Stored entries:
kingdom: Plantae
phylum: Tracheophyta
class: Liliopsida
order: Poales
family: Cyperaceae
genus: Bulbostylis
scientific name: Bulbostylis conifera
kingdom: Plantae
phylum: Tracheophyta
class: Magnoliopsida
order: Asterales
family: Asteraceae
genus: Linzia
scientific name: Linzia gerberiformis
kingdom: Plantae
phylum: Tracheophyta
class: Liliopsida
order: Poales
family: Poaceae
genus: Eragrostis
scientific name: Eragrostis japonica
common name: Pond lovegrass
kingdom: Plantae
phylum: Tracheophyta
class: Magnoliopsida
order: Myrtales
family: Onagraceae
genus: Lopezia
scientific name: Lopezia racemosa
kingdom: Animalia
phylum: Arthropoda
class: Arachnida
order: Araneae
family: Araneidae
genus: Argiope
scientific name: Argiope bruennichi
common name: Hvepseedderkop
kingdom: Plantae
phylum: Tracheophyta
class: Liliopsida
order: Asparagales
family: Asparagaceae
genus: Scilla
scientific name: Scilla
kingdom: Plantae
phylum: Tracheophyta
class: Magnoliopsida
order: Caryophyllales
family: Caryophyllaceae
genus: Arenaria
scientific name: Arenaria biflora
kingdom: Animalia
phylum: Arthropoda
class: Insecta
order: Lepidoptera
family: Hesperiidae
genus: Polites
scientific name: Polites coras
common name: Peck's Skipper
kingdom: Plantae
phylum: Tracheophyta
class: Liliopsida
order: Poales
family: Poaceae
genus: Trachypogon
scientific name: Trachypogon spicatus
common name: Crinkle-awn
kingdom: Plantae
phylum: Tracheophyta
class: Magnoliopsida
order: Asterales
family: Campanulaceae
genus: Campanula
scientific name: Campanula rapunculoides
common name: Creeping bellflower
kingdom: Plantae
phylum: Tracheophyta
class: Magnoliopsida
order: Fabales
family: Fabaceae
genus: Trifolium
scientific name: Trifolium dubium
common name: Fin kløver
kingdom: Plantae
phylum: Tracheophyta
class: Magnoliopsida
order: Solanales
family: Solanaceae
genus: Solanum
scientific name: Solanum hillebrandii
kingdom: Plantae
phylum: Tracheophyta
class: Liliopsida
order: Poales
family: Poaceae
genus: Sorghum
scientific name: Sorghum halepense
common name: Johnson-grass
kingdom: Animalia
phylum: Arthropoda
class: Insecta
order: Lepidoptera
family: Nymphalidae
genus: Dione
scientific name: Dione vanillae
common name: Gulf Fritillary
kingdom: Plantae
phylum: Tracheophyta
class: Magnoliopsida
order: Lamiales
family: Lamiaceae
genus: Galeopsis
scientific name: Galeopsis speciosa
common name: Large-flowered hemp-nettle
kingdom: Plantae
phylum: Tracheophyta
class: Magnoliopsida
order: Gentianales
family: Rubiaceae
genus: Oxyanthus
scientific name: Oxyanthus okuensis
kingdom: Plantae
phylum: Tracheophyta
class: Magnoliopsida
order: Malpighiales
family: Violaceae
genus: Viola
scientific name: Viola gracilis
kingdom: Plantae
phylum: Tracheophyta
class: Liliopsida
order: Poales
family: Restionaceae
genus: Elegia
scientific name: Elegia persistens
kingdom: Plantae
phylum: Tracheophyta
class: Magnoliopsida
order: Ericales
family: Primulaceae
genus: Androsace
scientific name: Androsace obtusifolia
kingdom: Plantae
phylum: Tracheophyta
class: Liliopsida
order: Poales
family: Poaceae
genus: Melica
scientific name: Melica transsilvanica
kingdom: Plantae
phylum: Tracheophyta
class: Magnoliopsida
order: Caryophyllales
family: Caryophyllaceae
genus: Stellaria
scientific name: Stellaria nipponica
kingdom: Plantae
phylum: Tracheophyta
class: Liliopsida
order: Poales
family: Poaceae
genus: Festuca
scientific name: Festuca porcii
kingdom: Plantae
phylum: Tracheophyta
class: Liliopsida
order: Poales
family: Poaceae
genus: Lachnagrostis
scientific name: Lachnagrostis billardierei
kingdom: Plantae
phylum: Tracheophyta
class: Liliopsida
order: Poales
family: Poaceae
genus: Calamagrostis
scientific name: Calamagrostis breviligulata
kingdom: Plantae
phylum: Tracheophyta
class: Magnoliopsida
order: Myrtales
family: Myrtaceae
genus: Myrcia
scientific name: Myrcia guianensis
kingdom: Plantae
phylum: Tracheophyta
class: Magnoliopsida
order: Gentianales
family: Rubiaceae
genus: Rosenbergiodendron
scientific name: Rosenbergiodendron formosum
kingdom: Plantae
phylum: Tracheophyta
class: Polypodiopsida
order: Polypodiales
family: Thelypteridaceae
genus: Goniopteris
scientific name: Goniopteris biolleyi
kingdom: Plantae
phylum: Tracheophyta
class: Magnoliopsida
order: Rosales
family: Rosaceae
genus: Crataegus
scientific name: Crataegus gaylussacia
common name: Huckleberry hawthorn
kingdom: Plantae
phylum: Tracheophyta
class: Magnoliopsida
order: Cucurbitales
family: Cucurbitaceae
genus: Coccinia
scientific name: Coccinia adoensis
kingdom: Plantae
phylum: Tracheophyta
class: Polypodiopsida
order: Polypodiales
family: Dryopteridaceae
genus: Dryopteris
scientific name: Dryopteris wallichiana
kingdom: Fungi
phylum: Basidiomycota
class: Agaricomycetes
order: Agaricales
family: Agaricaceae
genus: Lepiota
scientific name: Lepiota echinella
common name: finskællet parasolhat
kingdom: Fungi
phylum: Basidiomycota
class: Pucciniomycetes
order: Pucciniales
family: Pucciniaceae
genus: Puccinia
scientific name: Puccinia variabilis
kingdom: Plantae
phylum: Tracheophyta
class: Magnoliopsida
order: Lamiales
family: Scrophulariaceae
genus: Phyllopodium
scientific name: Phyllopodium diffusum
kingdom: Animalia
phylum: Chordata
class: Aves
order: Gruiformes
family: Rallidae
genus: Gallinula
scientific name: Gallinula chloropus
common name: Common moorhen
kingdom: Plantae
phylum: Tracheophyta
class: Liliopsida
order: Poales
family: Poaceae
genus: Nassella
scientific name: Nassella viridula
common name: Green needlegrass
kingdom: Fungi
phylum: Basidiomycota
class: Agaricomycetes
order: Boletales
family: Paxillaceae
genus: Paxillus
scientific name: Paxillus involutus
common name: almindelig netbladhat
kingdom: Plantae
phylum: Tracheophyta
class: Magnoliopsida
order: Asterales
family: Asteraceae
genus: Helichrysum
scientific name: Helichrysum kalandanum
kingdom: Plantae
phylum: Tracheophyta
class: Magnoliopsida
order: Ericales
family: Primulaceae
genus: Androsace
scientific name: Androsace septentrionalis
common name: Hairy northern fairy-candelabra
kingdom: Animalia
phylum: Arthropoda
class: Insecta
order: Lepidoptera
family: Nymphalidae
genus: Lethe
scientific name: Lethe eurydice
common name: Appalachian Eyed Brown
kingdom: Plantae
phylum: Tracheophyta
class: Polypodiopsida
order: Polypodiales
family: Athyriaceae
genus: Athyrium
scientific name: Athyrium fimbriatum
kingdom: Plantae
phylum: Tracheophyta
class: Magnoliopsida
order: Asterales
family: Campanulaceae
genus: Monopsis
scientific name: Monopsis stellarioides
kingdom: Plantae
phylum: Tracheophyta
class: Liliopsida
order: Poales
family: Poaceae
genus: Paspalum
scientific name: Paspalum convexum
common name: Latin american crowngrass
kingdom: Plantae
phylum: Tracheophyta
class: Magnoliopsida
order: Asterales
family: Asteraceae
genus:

PROBLEM REQUIREMENTS = Rewrite every line of the records above as a numbered list, leaving out any blank lines.

OUTPUT BELOW =
1. kingdom: Plantae
2. phylum: Tracheophyta
3. class: Liliopsida
4. order: Poales
5. family: Cyperaceae
6. genus: Bulbostylis
7. scientific name: Bulbostylis conifera
8. kingdom: Plantae
9. phylum: Tracheophyta
10. class: Magnoliopsida
11. order: Asterales
12. family: Asteraceae
13. genus: Linzia
14. scientific name: Linzia gerberiformis
15. kingdom: Plantae
16. phylum: Tracheophyta
17. class: Liliopsida
18. order: Poales
19. family: Poaceae
20. genus: Eragrostis
21. scientific name: Eragrostis japonica
22. common name: Pond lovegrass
23. kingdom: Plantae
24. phylum: Tracheophyta
25. class: Magnoliopsida
26. order: Myrtales
27. family: Onagraceae
28. genus: Lopezia
29. scientific name: Lopezia racemosa
30. kingdom: Animalia
31. phylum: Arthropoda
32. class: Arachnida
33. order: Araneae
34. family: Araneidae
35. genus: Argiope
36. scientific name: Argiope bruennichi
37. common name: Hvepseedderkop
38. kingdom: Plantae
39. phylum: Tracheophyta
40. class: Liliopsida
41. order: Asparagales
42. family: Asparagaceae
43. genus: Scilla
44. scientific name: Scilla
45. kingdom: Plantae
46. phylum: Tracheophyta
47. class: Magnoliopsida
48. order: Caryophyllales
49. family: Caryophyllaceae
50. genus: Arenaria
51. scientific name: Arenaria biflora
52. kingdom: Animalia
53. phylum: Arthropoda
54. class: Insecta
55. order: Lepidoptera
56. family: Hesperiidae
57. genus: Polites
58. scientific name: Polites coras
59. common name: Peck's Skipper
60. kingdom: Plantae
61. phylum: Tracheophyta
62. class: Liliopsida
63. order: Poales
64. family: Poaceae
65. genus: Trachypogon
66. scientific name: Trachypogon spicatus
67. common name: Crinkle-awn
68. kingdom: Plantae
69. phylum: Tracheophyta
70. class: Magnoliopsida
71. order: Asterales
72. family: Campanulaceae
73. genus: Campanula
74. scientific name: Campanula rapunculoides
75. common name: Creeping bellflower
76. kingdom: Plantae
77. phylum: Tracheophyta
78. class: Magnoliopsida
79. order: Fabales
80. family: Fabaceae
81. genus: Trifolium
82. scientific name: Trifolium dubium
83. common name: Fin kløver
84. kingdom: Plantae
85. phylum: Tracheophyta
86. class: Magnoliopsida
87. order: Solanales
88. family: Solanaceae
89. genus: Solanum
90. scientific name: Solanum hillebrandii
91. kingdom: Plantae
92. phylum: Tracheophyta
93. class: Liliopsida
94. order: Poales
95. family: Poaceae
96. genus: Sorghum
97. scientific name: Sorghum halepense
98. common name: Johnson-grass
99. kingdom: Animalia
100. phylum: Arthropoda
101. class: Insecta
102. order: Lepidoptera
103. family: Nymphalidae
104. genus: Dione
105. scientific name: Dione vanillae
106. common name: Gulf Fritillary
107. kingdom: Plantae
108. phylum: Tracheophyta
109. class: Magnoliopsida
110. order: Lamiales
111. family: Lamiaceae
112. genus: Galeopsis
113. scientific name: Galeopsis speciosa
114. common name: Large-flowered hemp-nettle
115. kingdom: Plantae
116. phylum: Tracheophyta
117. class: Magnoliopsida
118. order: Gentianales
119. family: Rubiaceae
120. genus: Oxyanthus
121. scientific name: Oxyanthus okuensis
122. kingdom: Plantae
123. phylum: Tracheophyta
124. class: Magnoliopsida
125. order: Malpighiales
126. family: Violaceae
127. genus: Viola
128. scientific name: Viola gracilis
129. kingdom: Plantae
130. phylum: Tracheophyta
131. class: Liliopsida
132. order: Poales
133. family: Restionaceae
134. genus: Elegia
135. scientific name: Elegia persistens
136. kingdom: Plantae
137. phylum: Tracheophyta
138. class: Magnoliopsida
139. order: Ericales
140. family: Primulaceae
141. genus: Androsace
142. scientific name: Androsace obtusifolia
143. kingdom: Plantae
144. phylum: Tracheophyta
145. class: Liliopsida
146. order: Poales
147. family: Poaceae
148. genus: Melica
149. scientific name: Melica transsilvanica
150. kingdom: Plantae
151. phylum: Tracheophyta
152. class: Magnoliopsida
153. order: Caryophyllales
154. family: Caryophyllaceae
155. genus: Stellaria
156. scientific name: Stellaria nipponica
157. kingdom: Plantae
158. phylum: Tracheophyta
159. class: Liliopsida
160. order: Poales
161. family: Poaceae
162. genus: Festuca
163. scientific name: Festuca porcii
164. kingdom: Plantae
165. phylum: Tracheophyta
166. class: Liliopsida
167. order: Poales
168. family: Poaceae
169. genus: Lachnagrostis
170. scientific name: Lachnagrostis billardierei
171. kingdom: Plantae
172. phylum: Tracheophyta
173. class: Liliopsida
174. order: Poales
175. family: Poaceae
176. genus: Calamagrostis
177. scientific name: Calamagrostis breviligulata
178. kingdom: Plantae
179. phylum: Tracheophyta
180. class: Magnoliopsida
181. order: Myrtales
182. family: Myrtaceae
183. genus: Myrcia
184. scientific name: Myrcia guianensis
185. kingdom: Plantae
186. phylum: Tracheophyta
187. class: Magnoliopsida
188. order: Gentianales
189. family: Rubiaceae
190. genus: Rosenbergiodendron
191. scientific name: Rosenbergiodendron formosum
192. kingdom: Plantae
193. phylum: Tracheophyta
194. class: Polypodiopsida
195. order: Polypodiales
196. family: Thelypteridaceae
197. genus: Goniopteris
198. scientific name: Goniopteris biolleyi
199. kingdom: Plantae
200. phylum: Tracheophyta
201. class: Magnoliopsida
202. order: Rosales
203. family: Rosaceae
204. genus: Crataegus
205. scientific name: Crataegus gaylussacia
206. common name: Huckleberry hawthorn
207. kingdom: Plantae
208. phylum: Tracheophyta
209. class: Magnoliopsida
210. order: Cucurbitales
211. family: Cucurbitaceae
212. genus: Coccinia
213. scientific name: Coccinia adoensis
214. kingdom: Plantae
215. phylum: Tracheophyta
216. class: Polypodiopsida
217. order: Polypodiales
218. family: Dryopteridaceae
219. genus: Dryopteris
220. scientific name: Dryopteris wallichiana
221. kingdom: Fungi
222. phylum: Basidiomycota
223. class: Agaricomycetes
224. order: Agaricales
225. family: Agaricaceae
226. genus: Lepiota
227. scientific name: Lepiota echinella
228. common name: finskællet parasolhat
229. kingdom: Fungi
230. phylum: Basidiomycota
231. class: Pucciniomycetes
232. order: Pucciniales
233. family: Pucciniaceae
234. genus: Puccinia
235. scientific name: Puccinia variabilis
236. kingdom: Plantae
237. phylum: Tracheophyta
238. class: Magnoliopsida
239. order: Lamiales
240. family: Scrophulariaceae
241. genus: Phyllopodium
242. scientific name: Phyllopodium diffusum
243. kingdom: Animalia
244. phylum: Chordata
245. class: Aves
246. order: Gruiformes
247. family: Rallidae
248. genus: Gallinula
249. scientific name: Gallinula chloropus
250. common name: Common moorhen
251. kingdom: Plantae
252. phylum: Tracheophyta
253. class: Liliopsida
254. order: Poales
255. family: Poaceae
256. genus: Nassella
257. scientific name: Nassella viridula
258. common name: Green needlegrass
259. kingdom: Fungi
260. phylum: Basidiomycota
261. class: Agaricomycetes
262. order: Boletales
263. family: Paxillaceae
264. genus: Paxillus
265. scientific name: Paxillus involutus
266. common name: almindelig netbladhat
267. kingdom: Plantae
268. phylum: Tracheophyta
269. class: Magnoliopsida
270. order: Asterales
271. family: Asteraceae
272. genus: Helichrysum
273. scientific name: Helichrysum kalandanum
274. kingdom: Plantae
275. phylum: Tracheophyta
276. class: Magnoliopsida
277. order: Ericales
278. family: Primulaceae
279. genus: Androsace
280. scientific name: Androsace septentrionalis
281. common name: Hairy northern fairy-candelabra
282. kingdom: Animalia
283. phylum: Arthropoda
284. class: Insecta
285. order: Lepidoptera
286. family: Nymphalidae
287. genus: Lethe
288. scientific name: Lethe eurydice
289. common name: Appalachian Eyed Brown
290. kingdom: Plantae
291. phylum: Tracheophyta
292. class: Polypodiopsida
293. order: Polypodiales
294. family: Athyriaceae
295. genus: Athyrium
296. scientific name: Athyrium fimbriatum
297. kingdom: Plantae
298. phylum: Tracheophyta
299. class: Magnoliopsida
300. order: Asterales
301. family: Campanulaceae
302. genus: Monopsis
303. scientific name: Monopsis stellarioides
304. kingdom: Plantae
305. phylum: Tracheophyta
306. class: Liliopsida
307. order: Poales
308. family: Poaceae
309. genus: Paspalum
310. scientific name: Paspalum convexum
311. common name: Latin american crowngrass
312. kingdom: Plantae
313. phylum: Tracheophyta
314. class: Magnoliopsida
315. order: Asterales
316. family: Asteraceae
317. genus:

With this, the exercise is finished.